Collected data entries
========

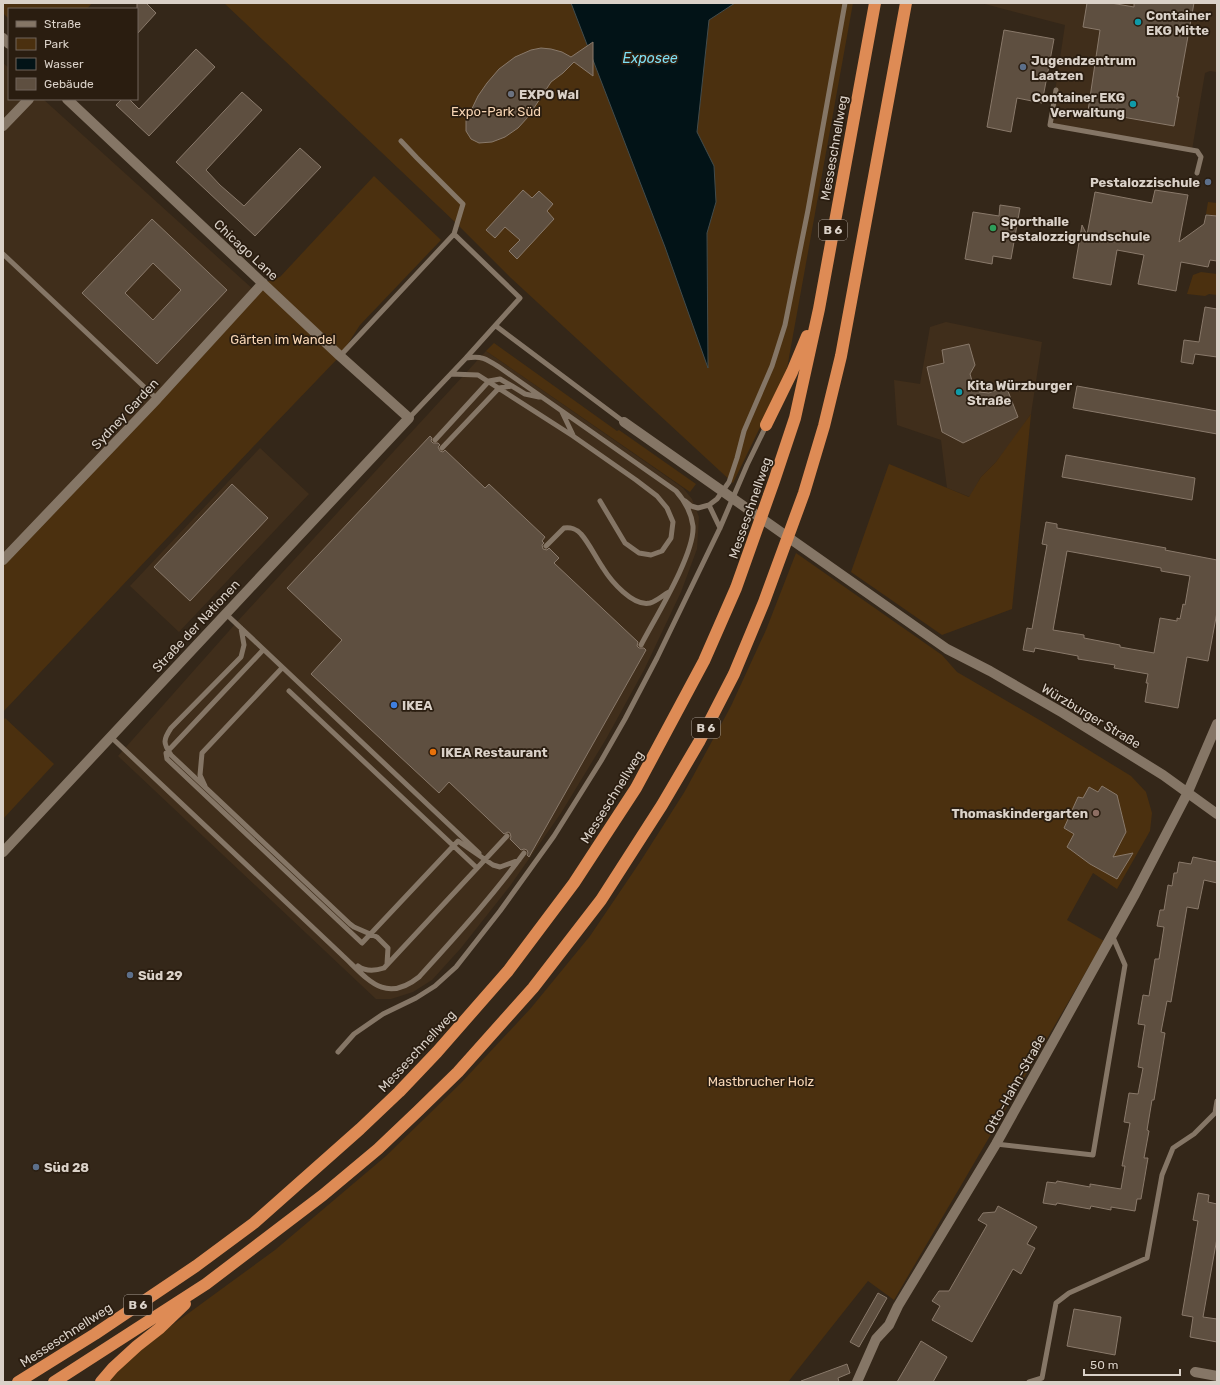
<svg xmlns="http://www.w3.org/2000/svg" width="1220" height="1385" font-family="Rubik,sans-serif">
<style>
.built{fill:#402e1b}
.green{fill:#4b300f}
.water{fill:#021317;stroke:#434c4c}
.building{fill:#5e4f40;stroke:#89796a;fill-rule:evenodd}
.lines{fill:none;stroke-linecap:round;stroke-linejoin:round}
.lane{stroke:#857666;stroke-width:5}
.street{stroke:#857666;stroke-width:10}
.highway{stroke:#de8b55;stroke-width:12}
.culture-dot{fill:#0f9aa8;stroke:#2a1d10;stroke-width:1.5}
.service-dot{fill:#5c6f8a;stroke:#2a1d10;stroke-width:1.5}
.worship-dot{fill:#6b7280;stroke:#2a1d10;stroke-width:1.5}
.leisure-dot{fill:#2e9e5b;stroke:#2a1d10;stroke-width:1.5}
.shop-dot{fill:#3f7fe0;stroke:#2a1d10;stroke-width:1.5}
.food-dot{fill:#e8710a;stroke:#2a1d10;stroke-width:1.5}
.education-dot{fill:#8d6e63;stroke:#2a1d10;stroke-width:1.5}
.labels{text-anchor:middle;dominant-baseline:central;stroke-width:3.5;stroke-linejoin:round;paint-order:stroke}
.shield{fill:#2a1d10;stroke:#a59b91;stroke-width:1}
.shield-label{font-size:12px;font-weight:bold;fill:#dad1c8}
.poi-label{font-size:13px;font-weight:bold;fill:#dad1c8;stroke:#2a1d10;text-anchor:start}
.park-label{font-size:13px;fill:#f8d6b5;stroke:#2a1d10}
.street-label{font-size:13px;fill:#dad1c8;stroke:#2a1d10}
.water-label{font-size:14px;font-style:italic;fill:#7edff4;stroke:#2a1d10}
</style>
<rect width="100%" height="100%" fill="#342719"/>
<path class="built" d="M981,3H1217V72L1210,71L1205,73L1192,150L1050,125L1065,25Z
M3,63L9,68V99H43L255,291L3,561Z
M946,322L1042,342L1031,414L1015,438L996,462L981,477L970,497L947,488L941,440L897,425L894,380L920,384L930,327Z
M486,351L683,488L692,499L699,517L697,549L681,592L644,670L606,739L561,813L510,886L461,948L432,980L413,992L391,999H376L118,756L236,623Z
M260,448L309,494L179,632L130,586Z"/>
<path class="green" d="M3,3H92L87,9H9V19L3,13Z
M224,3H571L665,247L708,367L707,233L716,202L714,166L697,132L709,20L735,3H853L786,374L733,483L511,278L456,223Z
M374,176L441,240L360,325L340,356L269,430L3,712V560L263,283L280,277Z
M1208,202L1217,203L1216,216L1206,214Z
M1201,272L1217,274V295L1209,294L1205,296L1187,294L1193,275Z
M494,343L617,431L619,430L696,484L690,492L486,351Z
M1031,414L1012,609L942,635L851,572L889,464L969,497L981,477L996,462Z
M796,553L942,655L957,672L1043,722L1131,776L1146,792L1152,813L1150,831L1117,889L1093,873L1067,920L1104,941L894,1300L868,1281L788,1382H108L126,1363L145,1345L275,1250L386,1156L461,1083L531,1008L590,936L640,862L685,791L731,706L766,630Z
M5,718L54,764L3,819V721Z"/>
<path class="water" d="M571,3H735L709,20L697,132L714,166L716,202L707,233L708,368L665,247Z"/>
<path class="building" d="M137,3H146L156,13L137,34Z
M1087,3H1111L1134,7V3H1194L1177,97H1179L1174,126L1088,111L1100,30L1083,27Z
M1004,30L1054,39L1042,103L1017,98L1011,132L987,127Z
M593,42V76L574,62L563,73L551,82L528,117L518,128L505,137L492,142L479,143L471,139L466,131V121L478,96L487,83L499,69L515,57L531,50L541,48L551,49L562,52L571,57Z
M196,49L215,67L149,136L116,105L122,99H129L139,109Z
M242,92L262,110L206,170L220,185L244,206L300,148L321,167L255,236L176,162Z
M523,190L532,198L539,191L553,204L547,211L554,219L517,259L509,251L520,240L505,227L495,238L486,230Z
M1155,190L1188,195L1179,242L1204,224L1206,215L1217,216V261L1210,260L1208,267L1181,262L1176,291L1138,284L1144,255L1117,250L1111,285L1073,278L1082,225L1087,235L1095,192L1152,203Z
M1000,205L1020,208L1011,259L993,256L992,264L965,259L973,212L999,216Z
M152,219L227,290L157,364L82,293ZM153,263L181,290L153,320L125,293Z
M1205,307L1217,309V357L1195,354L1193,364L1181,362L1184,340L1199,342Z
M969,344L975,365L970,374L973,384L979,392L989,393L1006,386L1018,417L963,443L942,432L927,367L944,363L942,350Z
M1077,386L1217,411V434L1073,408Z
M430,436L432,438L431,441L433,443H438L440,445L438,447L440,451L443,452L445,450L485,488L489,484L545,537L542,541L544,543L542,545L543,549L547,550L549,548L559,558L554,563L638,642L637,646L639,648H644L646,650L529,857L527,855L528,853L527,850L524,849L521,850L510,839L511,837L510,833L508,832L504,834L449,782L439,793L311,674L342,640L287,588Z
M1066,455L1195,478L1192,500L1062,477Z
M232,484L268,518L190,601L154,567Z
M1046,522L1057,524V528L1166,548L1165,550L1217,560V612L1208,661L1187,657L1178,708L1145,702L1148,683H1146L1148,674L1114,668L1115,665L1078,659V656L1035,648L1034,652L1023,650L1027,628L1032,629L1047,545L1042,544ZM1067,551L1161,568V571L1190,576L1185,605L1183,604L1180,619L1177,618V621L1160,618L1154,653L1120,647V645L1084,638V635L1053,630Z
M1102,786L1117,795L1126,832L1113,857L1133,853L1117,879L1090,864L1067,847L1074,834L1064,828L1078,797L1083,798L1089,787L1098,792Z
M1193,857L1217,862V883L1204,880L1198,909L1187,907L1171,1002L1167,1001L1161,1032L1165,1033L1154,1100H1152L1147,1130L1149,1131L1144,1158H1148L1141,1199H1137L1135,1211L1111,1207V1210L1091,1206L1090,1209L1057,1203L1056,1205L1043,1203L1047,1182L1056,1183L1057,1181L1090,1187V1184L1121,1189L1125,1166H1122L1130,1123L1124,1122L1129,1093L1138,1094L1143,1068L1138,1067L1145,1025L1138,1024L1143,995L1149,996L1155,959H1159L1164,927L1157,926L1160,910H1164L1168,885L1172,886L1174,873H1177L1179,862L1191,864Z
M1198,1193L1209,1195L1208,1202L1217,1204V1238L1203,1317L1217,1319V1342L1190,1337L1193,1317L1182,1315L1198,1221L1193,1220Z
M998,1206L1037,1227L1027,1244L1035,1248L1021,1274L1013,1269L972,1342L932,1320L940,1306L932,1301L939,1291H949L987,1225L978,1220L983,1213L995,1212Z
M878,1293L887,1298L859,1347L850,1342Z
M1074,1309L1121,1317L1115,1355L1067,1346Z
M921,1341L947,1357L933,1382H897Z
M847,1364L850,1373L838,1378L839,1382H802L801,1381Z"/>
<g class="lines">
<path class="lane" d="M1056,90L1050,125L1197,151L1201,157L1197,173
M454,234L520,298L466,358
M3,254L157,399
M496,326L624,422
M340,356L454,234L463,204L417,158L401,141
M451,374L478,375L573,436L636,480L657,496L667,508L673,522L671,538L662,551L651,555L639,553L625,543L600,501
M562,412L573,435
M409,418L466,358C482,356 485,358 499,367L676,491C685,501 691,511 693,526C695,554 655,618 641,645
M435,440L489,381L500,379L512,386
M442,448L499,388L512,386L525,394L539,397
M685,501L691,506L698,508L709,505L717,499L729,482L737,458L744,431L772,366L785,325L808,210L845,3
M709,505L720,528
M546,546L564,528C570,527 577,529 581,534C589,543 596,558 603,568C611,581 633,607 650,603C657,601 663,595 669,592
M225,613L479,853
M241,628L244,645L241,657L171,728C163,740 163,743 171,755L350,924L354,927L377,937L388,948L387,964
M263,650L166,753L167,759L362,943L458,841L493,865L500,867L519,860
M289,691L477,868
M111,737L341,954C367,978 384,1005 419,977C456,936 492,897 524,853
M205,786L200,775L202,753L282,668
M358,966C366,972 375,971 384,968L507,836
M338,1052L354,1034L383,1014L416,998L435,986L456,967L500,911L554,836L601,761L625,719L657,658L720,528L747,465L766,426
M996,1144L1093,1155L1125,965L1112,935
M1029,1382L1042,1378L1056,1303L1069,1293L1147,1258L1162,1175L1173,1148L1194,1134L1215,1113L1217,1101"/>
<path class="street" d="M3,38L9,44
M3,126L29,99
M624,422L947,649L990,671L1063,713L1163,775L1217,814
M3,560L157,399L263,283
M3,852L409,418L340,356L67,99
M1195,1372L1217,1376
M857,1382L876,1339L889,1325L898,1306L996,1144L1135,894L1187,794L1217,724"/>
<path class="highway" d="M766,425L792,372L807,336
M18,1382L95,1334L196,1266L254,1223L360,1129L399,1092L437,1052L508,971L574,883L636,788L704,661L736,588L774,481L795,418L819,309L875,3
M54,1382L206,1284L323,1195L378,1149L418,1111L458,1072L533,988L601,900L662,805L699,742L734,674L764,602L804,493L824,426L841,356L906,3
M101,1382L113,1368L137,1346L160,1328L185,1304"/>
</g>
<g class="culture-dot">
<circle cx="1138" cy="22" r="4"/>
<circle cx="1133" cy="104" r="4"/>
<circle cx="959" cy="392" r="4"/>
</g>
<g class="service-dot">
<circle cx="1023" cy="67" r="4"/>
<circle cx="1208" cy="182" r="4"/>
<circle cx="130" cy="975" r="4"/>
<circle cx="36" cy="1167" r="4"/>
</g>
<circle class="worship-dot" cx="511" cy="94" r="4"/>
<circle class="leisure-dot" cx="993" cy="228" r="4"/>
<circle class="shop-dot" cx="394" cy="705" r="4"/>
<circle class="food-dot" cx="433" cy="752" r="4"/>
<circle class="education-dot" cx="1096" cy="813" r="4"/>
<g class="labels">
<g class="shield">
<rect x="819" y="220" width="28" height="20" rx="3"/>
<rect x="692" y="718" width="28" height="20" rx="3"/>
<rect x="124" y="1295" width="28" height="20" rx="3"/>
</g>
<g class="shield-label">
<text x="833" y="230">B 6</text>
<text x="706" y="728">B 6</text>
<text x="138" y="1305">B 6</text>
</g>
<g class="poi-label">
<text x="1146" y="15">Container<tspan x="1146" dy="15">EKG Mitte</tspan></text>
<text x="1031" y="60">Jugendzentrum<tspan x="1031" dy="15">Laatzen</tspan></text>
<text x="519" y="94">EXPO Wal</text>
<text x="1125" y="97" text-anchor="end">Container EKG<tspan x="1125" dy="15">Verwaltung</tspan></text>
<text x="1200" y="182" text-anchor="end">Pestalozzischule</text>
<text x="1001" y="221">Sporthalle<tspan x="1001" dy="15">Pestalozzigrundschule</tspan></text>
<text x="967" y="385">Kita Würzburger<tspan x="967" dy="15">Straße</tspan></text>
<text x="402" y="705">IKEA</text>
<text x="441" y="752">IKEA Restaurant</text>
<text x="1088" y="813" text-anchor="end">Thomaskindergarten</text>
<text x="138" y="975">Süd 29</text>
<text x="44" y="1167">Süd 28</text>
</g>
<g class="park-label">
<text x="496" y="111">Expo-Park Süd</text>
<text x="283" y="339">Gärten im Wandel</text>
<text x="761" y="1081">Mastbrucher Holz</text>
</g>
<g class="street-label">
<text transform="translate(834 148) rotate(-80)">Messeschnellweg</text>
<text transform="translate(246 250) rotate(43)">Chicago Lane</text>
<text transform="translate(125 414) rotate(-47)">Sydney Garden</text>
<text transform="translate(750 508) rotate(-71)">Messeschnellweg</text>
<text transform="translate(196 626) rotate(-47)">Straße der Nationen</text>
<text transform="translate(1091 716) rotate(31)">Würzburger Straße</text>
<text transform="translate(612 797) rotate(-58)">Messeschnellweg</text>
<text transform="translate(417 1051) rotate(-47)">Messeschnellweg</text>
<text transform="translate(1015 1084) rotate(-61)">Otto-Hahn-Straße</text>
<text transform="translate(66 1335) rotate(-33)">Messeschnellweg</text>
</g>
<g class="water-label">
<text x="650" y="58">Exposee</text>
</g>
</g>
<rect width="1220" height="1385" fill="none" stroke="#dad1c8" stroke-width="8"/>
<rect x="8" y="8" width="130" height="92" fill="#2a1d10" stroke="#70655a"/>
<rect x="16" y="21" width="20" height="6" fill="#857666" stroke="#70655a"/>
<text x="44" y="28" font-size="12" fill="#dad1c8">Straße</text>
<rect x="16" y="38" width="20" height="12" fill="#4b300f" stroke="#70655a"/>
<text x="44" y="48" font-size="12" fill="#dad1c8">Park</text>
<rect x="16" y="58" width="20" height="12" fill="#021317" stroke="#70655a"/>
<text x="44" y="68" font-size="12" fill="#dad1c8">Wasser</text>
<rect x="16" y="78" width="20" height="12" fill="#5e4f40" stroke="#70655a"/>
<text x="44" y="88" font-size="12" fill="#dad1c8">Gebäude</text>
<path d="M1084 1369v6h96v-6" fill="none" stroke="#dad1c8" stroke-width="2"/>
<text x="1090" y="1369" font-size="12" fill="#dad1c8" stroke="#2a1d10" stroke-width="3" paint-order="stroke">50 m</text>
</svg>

========

• [Problem requirements] Each line above that contains the word "lines" should be returned.

• [Solved problem]
.lines{fill:none;stroke-linecap:round;stroke-linejoin:round}
<g class="lines">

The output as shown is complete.